* _Text block_
Guide to Telecommunications
|THIS PAGE NEEDS REVISING!|
|The following page is out of date and needs to be revised. |
The revision reason is: "Needs badly an extremely easy to understand step-by-step guide on how to fix blown up tcomms. This happens way too often and it would encourage traitors to be more creative rather than forcing a shuttlecall 99% of the time when tcomms gets blown up. If you have the know-how, please help!"
The telecommunication system is a complete overhaul of the way radios work, introduced in revision 2807. It adds an entire realm of complexity to the very simple and previously straight-forward process of radio communication, but in turn presents new strategies for antagonists and offers the sandbox for some... very interesting shenanigans.
Quick Guide to Telecommunications
If you just want to know how to fix everything incredibly easy, skip to the image.
Full of supercooled gas. Don't breathe it, don't stand in it without internals. It has its own SMES and APC. If the APC is destroyed, replace it immediately. If the APC has power temporarily cut, look at the PDA server; if its light is red, the APC probably has a remote signaller in it, because killing APC power turns off the PDA messaging server indefinitely.
All machines are accessed and controlled by a multitool. One is in telecomms at the round start. To link machines, you add a machine to the multitool buffer then use the multitool on the machine to link to and hit [Link] at the bottom. Most telecomms machines will also have FILTERS to determine which frequencies are sent through which pieces of machinery. Additionally, each machine has an IDENTIFICATION STRING, which is just its unique name, and a NETWORK, defaulted to tcommsat, which allows it to link to machines on the same network name only. IF YOU CHANGE THE NETWORK NAME IT'LL UNLINK EVERYTHING. CHANGING THE HUB'S NETWORK NAME IS A COMMON METHOD OF GHETTO SABOTAGE. WATCH FOR IT.

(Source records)

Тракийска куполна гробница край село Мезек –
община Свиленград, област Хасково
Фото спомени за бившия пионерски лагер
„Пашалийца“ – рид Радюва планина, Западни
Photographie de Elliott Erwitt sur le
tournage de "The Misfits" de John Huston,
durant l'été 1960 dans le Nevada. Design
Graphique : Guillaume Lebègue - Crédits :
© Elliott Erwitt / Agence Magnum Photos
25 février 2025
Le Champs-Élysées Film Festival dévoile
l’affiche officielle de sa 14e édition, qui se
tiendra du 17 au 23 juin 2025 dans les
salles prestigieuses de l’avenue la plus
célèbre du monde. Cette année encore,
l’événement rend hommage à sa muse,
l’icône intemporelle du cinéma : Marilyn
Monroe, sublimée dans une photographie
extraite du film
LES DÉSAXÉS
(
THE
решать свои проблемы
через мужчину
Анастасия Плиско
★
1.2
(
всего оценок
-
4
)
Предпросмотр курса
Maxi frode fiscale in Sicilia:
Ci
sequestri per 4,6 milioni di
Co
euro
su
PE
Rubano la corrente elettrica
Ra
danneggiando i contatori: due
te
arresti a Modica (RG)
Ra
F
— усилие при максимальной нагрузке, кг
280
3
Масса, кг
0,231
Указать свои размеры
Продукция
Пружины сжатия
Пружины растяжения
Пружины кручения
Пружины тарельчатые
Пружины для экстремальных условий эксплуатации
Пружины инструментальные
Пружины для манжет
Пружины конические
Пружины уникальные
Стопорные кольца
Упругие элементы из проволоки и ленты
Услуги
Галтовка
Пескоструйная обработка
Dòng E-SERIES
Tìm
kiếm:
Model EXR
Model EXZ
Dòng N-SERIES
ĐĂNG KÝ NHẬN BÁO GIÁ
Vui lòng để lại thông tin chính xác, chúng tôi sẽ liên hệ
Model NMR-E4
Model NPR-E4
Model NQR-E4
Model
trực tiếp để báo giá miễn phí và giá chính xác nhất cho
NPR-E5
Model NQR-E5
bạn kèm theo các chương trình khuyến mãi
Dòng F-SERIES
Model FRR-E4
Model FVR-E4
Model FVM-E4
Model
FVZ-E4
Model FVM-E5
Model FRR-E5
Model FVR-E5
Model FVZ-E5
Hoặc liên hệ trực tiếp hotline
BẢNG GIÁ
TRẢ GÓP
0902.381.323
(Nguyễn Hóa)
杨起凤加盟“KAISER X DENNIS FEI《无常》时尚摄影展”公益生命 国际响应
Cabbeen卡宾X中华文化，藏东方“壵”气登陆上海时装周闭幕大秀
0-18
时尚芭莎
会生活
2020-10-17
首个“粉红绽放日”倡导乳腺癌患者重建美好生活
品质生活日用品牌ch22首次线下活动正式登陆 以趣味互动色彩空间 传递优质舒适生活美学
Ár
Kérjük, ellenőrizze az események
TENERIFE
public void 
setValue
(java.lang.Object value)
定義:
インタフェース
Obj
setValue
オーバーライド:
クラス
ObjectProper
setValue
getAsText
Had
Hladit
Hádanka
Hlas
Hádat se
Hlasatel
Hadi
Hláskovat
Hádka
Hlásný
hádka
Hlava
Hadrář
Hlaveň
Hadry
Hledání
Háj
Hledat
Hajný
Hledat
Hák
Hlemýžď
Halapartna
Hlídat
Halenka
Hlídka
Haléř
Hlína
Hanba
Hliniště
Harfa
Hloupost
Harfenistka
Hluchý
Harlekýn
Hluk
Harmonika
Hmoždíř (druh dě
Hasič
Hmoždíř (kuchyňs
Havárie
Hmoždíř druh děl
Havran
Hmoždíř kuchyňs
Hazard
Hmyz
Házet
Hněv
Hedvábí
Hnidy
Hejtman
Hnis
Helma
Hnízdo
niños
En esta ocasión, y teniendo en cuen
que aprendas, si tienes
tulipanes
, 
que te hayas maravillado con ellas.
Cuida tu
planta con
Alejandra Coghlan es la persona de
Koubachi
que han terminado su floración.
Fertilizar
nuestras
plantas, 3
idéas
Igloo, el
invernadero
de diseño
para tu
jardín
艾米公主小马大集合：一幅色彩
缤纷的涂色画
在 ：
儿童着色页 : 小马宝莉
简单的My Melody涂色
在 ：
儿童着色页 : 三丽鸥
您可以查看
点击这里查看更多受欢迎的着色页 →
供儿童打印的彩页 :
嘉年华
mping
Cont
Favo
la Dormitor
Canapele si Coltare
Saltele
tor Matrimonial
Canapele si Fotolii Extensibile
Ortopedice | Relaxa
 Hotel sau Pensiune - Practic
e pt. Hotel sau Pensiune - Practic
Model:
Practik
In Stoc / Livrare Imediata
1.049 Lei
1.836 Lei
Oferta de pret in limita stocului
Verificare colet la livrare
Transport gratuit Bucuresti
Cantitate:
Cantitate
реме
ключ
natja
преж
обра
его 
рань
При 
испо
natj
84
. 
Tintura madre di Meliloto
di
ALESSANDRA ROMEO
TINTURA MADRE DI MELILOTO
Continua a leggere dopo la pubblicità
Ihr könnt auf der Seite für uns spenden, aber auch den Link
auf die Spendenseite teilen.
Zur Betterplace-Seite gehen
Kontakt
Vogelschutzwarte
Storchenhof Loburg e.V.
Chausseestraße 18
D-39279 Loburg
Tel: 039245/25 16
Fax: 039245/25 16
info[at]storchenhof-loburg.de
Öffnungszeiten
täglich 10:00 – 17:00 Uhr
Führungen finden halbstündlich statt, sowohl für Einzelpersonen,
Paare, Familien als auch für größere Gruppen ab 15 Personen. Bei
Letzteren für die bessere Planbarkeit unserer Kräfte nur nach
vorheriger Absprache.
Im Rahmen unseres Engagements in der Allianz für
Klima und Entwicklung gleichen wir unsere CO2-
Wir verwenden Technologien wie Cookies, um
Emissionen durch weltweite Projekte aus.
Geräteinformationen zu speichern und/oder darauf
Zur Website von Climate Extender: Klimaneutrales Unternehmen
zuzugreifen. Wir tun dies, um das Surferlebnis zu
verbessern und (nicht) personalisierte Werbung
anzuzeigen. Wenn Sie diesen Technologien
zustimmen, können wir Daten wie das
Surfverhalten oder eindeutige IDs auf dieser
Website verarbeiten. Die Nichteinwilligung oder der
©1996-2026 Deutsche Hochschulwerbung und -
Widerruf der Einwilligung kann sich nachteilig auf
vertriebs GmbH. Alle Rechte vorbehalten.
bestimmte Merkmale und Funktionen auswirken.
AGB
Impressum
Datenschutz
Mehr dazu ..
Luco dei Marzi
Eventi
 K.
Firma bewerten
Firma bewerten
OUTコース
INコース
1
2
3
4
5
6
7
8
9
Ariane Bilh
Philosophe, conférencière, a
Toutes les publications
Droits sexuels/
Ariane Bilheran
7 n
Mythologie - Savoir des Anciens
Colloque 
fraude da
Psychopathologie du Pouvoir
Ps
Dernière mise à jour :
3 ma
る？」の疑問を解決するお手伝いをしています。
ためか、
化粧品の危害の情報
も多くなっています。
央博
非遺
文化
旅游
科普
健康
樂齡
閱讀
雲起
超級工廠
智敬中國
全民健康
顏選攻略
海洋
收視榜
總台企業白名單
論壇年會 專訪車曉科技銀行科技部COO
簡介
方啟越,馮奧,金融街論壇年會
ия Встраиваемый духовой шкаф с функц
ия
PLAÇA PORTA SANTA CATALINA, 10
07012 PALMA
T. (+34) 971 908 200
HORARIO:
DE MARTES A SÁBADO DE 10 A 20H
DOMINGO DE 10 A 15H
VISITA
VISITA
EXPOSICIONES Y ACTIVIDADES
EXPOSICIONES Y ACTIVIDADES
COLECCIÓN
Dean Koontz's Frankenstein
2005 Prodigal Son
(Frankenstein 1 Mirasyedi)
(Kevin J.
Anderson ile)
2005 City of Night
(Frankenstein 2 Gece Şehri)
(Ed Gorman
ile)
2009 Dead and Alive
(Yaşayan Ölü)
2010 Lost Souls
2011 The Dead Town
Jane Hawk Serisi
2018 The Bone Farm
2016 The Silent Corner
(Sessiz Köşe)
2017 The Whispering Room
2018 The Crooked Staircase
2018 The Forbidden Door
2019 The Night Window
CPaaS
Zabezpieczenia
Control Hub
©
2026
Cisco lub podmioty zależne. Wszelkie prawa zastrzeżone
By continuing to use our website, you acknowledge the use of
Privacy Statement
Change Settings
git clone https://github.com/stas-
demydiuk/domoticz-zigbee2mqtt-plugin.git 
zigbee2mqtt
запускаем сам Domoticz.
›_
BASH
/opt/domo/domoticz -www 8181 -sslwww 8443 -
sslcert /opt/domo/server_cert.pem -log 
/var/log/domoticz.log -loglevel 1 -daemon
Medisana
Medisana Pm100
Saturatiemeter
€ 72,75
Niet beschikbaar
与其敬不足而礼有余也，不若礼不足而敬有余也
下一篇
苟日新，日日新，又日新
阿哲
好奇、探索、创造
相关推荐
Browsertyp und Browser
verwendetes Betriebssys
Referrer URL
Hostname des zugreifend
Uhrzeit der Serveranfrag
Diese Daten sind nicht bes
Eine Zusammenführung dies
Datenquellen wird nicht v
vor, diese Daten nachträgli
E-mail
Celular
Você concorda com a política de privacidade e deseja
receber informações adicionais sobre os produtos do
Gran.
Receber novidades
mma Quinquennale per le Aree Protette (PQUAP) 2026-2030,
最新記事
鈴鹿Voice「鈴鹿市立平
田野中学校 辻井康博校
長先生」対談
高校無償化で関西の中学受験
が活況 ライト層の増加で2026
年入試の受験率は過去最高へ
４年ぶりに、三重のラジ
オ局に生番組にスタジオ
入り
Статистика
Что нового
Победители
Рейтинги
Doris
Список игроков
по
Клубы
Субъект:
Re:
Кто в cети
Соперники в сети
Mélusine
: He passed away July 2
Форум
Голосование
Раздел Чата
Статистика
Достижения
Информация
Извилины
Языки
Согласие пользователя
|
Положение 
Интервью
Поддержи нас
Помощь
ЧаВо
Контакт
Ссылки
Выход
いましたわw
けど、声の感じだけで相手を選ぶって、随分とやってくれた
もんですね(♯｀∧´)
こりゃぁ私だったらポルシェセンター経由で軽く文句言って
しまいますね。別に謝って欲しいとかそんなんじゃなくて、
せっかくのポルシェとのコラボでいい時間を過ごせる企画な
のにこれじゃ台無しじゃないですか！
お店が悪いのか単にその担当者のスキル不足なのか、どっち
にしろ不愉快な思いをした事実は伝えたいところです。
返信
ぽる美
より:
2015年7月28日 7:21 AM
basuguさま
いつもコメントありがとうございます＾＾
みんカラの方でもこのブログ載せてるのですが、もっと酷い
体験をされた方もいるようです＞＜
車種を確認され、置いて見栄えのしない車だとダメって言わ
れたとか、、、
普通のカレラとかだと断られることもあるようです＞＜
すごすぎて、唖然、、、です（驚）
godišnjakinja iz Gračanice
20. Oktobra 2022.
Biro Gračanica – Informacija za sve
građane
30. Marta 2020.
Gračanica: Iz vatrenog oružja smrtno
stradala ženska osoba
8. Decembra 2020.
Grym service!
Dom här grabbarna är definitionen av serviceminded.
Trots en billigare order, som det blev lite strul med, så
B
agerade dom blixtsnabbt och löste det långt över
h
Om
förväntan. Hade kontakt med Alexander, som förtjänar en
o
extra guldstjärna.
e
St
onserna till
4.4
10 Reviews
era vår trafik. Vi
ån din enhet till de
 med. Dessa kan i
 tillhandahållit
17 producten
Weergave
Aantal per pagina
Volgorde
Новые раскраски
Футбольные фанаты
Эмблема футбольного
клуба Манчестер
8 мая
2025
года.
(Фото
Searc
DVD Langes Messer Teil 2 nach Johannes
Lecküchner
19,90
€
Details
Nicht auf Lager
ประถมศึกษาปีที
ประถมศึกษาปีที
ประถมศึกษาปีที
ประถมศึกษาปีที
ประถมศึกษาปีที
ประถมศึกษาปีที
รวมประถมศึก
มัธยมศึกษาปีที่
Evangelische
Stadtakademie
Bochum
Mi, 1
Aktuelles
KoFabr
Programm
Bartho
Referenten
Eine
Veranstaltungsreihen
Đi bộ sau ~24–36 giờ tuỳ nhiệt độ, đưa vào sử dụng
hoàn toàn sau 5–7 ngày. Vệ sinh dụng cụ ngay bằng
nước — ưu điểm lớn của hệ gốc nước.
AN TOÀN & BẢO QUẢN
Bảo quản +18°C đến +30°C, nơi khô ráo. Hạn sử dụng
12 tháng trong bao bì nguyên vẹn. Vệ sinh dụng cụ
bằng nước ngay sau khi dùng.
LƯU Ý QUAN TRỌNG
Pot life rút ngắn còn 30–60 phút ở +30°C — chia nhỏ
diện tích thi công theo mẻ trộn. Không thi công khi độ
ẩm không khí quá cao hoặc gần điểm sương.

* _Your objective_
Extend the telecommunications guide, starting right after its final sentence. None of the work here involves the source records.

* _Solved problem_
- Subspace Receiver: Intakes ;Radio signals
- Subspace Broadcaster: Sends ;Radio signals
- Bus Mainframe: Regulates ;Radio signals
- Processor: Decodes ;Radio signals
- Servers: Log ;Radio signals, execute NTSL scripts.
- Hub: Takes in ;Radio signals and sends them to appropriate machines.
- Relay: Connected to a Hub on another Z-level. Allows ;Radio signals on its Z level to be run through the telecomms infrastructure of its linked hub.
Each step is sent through the HUB typically
- Signal goes from headset/intercom/etc. to a RECEIVER
- Signal is sent to the appropriate BUS MAINFRAME
- Signal is sent to the bus's corresponding PROCESSOR. Note that THE PROCESSOR AND BUS MUST BE DIRECTLY CONNECTED
- Signal is returned to the BUS MAINFRAME
- Signal is logged at the SERVER and has scripts applied
- Signal is sent to the BROADCASTER
- Signal is sent to all appropriate radio devices
Parts that are not optional:
- Subspace Receiver
- Subspace Broadcaster
- Bus Mainframe
Parts that are functionally non-optional:
- Processor. Why? You get this otherwise:
>/;v**r; [145.9] says, "*ok at a;<th$>/e >$s>*v p*is#$*& ot**ng tr#nsl%/****"
Selene Avery says, "Look at all these massive penises not being translated."
P// [Engineering] yells, ";oly>$anna*>*&*&%$e
The above is a link of Receiver to Bus to Broadcaster.
Can We Fix It?
NOW TO IGNORE EVERYTHING ABOVE AND TELL YOU HOW TO FIX TELECOMMS INCREDIBLY EASILY NO MATTER WHAT'S DONE TO IT.
Machines you need: Receiver, Bus Mainframe, Processor, Broadcaster
This can be done anywhere with power, including a bombed-out telecomms room or anywhere else.
- Clear ANY frequency filters on the machines
- Grab the bus mainframe and put it on your multitool buffer
- Link it to the broadcaster, processor, and receiver.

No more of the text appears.